波山に導かれた彩磁の美 佐野市吉澤記念美術館 7月4日まで特別企画展 斉藤勝美さん(宇都宮)40年を通観

下野新聞
2021年5月29日

 豊かな色彩と緻密な彫刻表現で命を吹き込まれた鳥や花々は、どれも愛らしく美しい。佐野市吉澤記念美術館で開催中の特別企画展「斉藤勝美(さいとうかつみ)-ただひたすらに彩磁をもとめて」は、近代陶芸の先駆者板谷波山(いたやはざん)(1872~1963年)に私淑した宇都宮市の陶芸家斉藤勝美さんの40年を通観する。波山作品に導かれ、独学で生み出された作品約80点が並ぶ会場は、みずみずしい色と清らかな雰囲気に満ちている。

 出光美術館学芸員だった学習院大の荒川正明(あらかわまさあき)教授(美術史)は、斉藤さんを「彩磁の古典から現代への橋渡し役」と評する。波山は陶芸で自分を表現した最初の人ともいわれるが、その技法はベールに包まれていたという。

 益子で陶芸を学んだ斉藤さんは、21歳のころ波山作品が紹介された書物と出合う。益子焼とは対極にある磁器の冷厳な造形や端正な彫刻、淡く透き通るような色彩に、「生涯の仕事」を見つけ、以来、波山が残した作品や陶片、わずかな記述を頼りに、材料を探し、テストを繰り返した。

 同展が定義する「彩磁」とは、「水溶性顔料を中心とする釉下彩(ゆうかさい)」と「彫文」を併用した技法。「薄肉彫(うすにくぼり)」と呼ぶレリーフ状の彫りと柔らかな釉下彩、「葆光(ほこう)釉」と名付けたマット釉を施した波山の作品群は、近代陶芸が到達した最高峰の一つと目される。

 波山の技法や気品を絶対的な指標としつつ、自分の作品世界をどう作り上げるか-。吉澤記念美術館の末武(すえたけ)さとみ学芸員は、斉藤彩磁の最も卓抜した点として、幅広い色が安定していることだと解説する。

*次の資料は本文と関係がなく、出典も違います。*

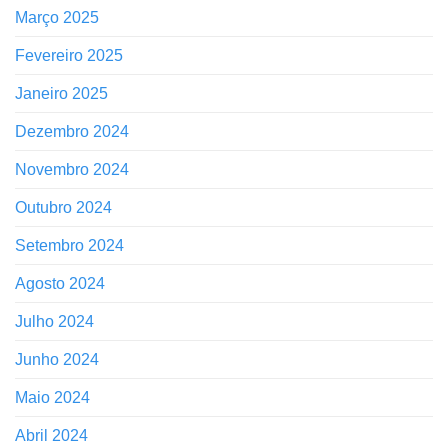
Março 2025
Fevereiro 2025
Janeiro 2025
Dezembro 2024
Novembro 2024
Outubro 2024
Setembro 2024
Agosto 2024
Julho 2024
Junho 2024
Maio 2024
Abril 2024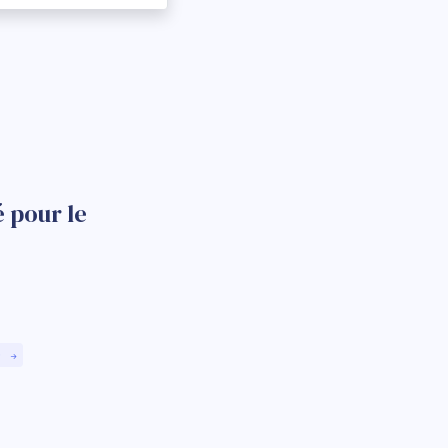
 pour le
)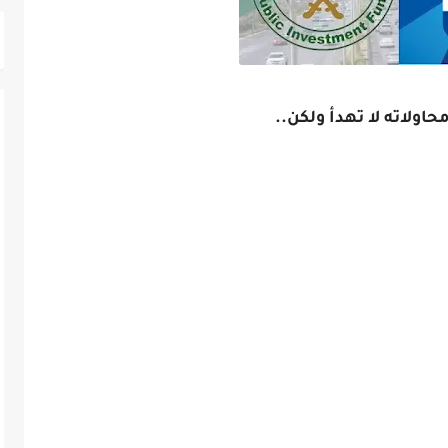
ولاته لا تهدأ ولكن..
 عن نادٍ جديد لشرائه بعد تجربته الناجحة مع
بة نحو إيطاليا.
ث بين إيطاليا والسعودية كان منصبًا على عدد من
تينا، لكن الأخير تحديدًا عاد إليه الحديث مؤخرًا.
عودية، حسم الصحفي الشهير نيكولا تشيرا الجدل
الاستثمار السعودي بشرائه بـ"الشائعات".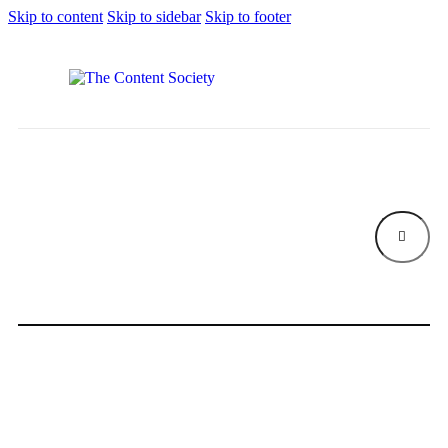
Skip to content
Skip to sidebar
Skip to footer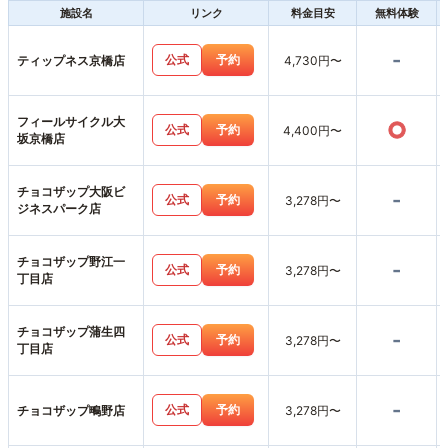
施設名
リンク
料金目安
無料体験
-
公式
予約
ティップネス京橋店
4,730円〜
フィールサイクル大
○
公式
予約
4,400円〜
坂京橋店
チョコザップ大阪ビ
-
公式
予約
3,278円〜
ジネスパーク店
チョコザップ野江一
-
公式
予約
3,278円〜
丁目店
チョコザップ蒲生四
-
公式
予約
3,278円〜
丁目店
-
公式
予約
チョコザップ鴫野店
3,278円〜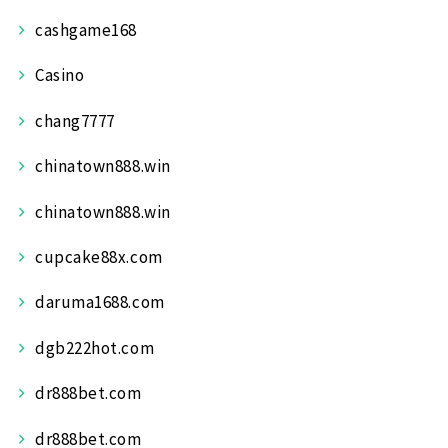
cashgame168
Casino
chang7777
chinatown888.win
chinatown888.win
cupcake88x.com
daruma1688.com
dgb222hot.com
dr888bet.com
dr888bet.com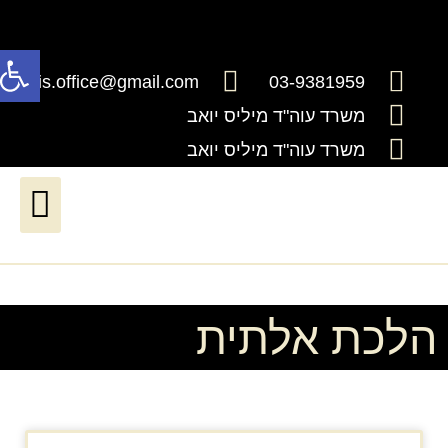
פתח
millis.office@gmail.com
03-9381959
משרד עוה"ד מיליס יואב
משרד עוה"ד מיליס יואב
דיני ירושה וצוואות
דיני עבודה*יעודכן בקרוב*
שירותים נוטריוניים
חדלות פרעון ושיקום כלכלי
הלכת אלתית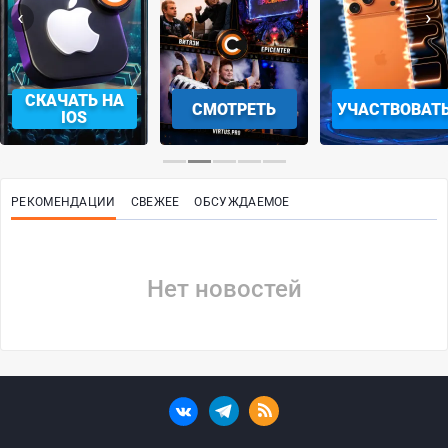
‹
›
СКАЧАТЬ НА
СМОТРЕТЬ
УЧАСТВОВАТ
IOS
РЕКОМЕНДАЦИИ
СВЕЖЕЕ
ОБСУЖДАЕМОЕ
Нет новостей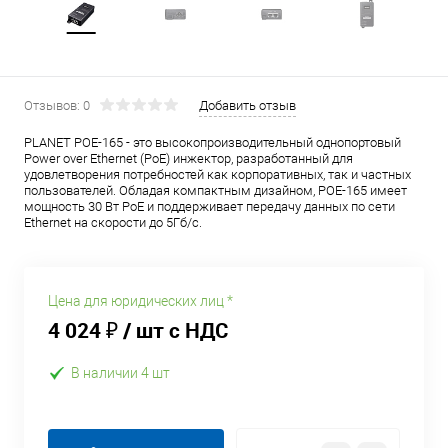
Отзывов: 0
Добавить отзыв
PLANET POE-165 - это высокопроизводительный однопортовый
Power over Ethernet (PoE) инжектор, разработанный для
удовлетворения потребностей как корпоративных, так и частных
пользователей. Обладая компактным дизайном, POE-165 имеет
мощность 30 Вт PoE и поддерживает передачу данных по сети
Ethernet на скорости до 5Гб/с.
Цена для юридических лиц *
4 024 ₽
/ шт с НДС
В наличии 4 шт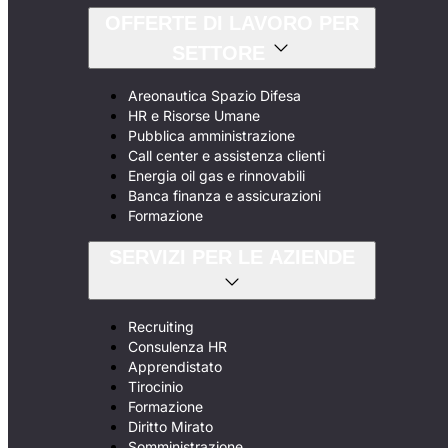
OFFERTE DI LAVORO PER
SETTORE
Areonautica Spazio Difesa
HR e Risorse Umane
Pubblica amministrazione
Call center e assistenza clienti
Energia oil gas e rinnovabili
Banca finanza e assicurazioni
Formazione
SERVIZI PER LE AZIENDE
Recruiting
Consulenza HR
Apprendistato
Tirocinio
Formazione
Diritto Mirato
Somministrazione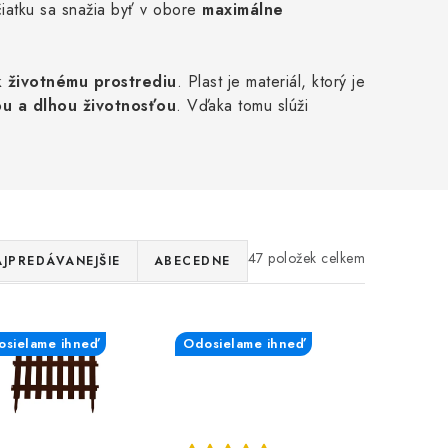
iatku sa snažia byť v obore
maximálne
k životnému prostrediu
. Plast je materiál, ktorý je
u a dlhou životnosťou
. Vďaka tomu slúži
47
JPREDÁVANEJŠIE
ABECEDNE
sielame ihneď
Odosielame ihneď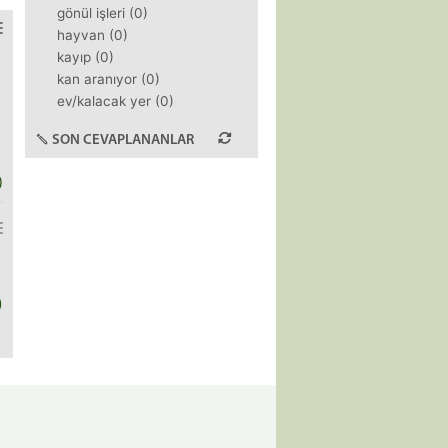
gönül işleri (0)
hayvan (0)
kayıp (0)
kan aranıyor (0)
ev/kalacak yer (0)
SON CEVAPLANANLAR
)
)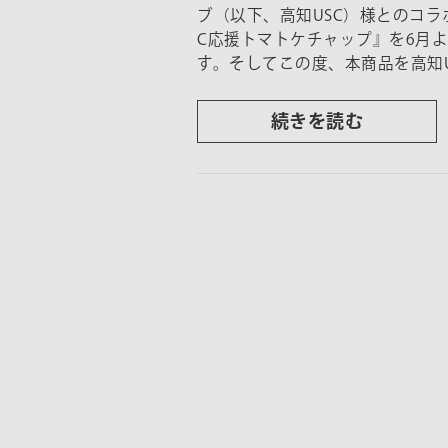
ブ（以下、高知USC）様とのコラ
C応援トマトケチャップ』を6月
す。そしてこの度、本商品を高知
続きを読む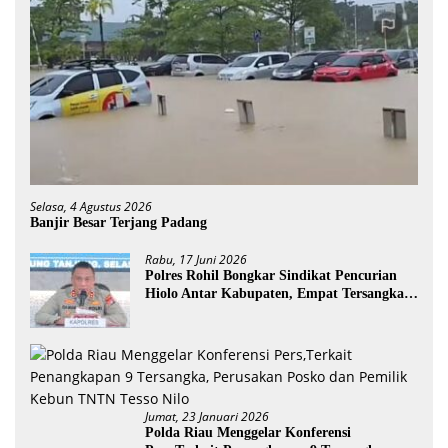
Selasa, 4 Agustus 2026
Banjir Besar Terjang Padang
Rabu, 17 Juni 2026
Polres Rohil Bongkar Sindikat Pencurian
Hiolo Antar Kabupaten, Empat Tersangka
Diamankan
Jumat, 23 Januari 2026
Polda Riau Menggelar Konferensi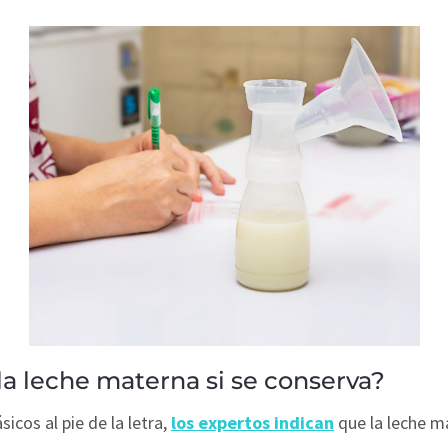
a leche materna si se conserva?
sicos al pie de la letra,
los expertos indican
que la leche m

 水溶性顔料は、着彩直後から素地に染み込み、見えないまま広がり続ける。隣り合う色が混ざるのを防ぎ、重ね塗りで深みを出すには、防染、色止め焼成を繰り返す。一つの作品に4、5本の筆をつぶすというほど色を使う斉藤さんは6回の焼成も珍しくない。成形・彫刻で神経をとがらせ、さらに焼成リスクが重なる彩磁。取り組む作家が少ないのも肯ける。

 同展は、緑の発色は得たものの釉薬の不安定さに彫文との両立を阻まれたという「彩磁夏草文大皿」など初期作品から、有機的な造形に挑戦した「葆光彩磁香炉『掌華(しょうか)』」、三方に異なる葡萄(ぶどう)文を施した近作「葆光彩磁葡萄文大壷」まで、「斉藤彩磁」の深化が見てとれる。

 「生まれ変わってもこの仕事をするか、波山先生に聞いてみたい」という斉藤さんは、自身は「もう十分」と苦笑する。だがその工房には、かれんなナニワイバラが彫られた壷が、次の工程をじっと待っている。

 7月4日まで。(問)同館0283・86・2008。
 【プロフィル】さいとう・かつみ 1958年生まれ。宇都宮工業高卒業後、県窯業指導所へ。益子の製陶所などを経て、81年宇都宮市の自宅に築窯。映画「HAZAN」(2004年公開)に使われる波山作品の制作や技術指導を行う。